Input for this task Block Start

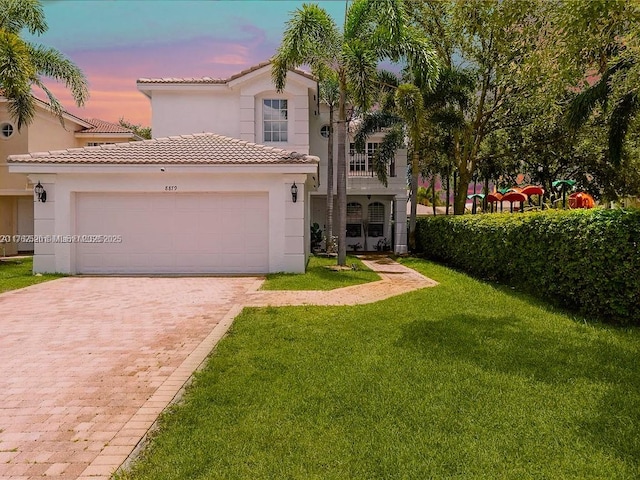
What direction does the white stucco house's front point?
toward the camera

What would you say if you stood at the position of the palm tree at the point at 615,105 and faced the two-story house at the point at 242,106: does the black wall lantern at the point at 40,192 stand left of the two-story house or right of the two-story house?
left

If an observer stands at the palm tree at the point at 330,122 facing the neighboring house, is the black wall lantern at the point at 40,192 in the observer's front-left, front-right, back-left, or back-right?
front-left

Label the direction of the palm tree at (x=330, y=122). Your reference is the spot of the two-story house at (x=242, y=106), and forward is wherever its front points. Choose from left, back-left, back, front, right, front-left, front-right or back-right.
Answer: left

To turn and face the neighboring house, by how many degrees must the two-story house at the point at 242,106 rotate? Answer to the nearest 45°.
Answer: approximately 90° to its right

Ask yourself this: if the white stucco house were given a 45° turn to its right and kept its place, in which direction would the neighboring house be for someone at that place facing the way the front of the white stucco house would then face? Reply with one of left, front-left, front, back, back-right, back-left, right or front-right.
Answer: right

Input for this task Block End
Input for this task Block Start

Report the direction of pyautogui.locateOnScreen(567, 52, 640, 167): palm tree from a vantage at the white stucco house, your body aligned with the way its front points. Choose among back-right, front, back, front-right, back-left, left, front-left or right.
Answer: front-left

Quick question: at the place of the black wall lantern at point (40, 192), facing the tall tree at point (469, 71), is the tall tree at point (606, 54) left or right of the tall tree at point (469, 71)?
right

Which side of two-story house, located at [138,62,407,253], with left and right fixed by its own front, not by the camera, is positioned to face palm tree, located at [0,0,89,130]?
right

Input for this task Block End

About this exercise: Duplicate the lines from the line with "What direction does" to the line with "toward the camera", both included.

Solution to the exercise:
What direction does the white stucco house's front point?
toward the camera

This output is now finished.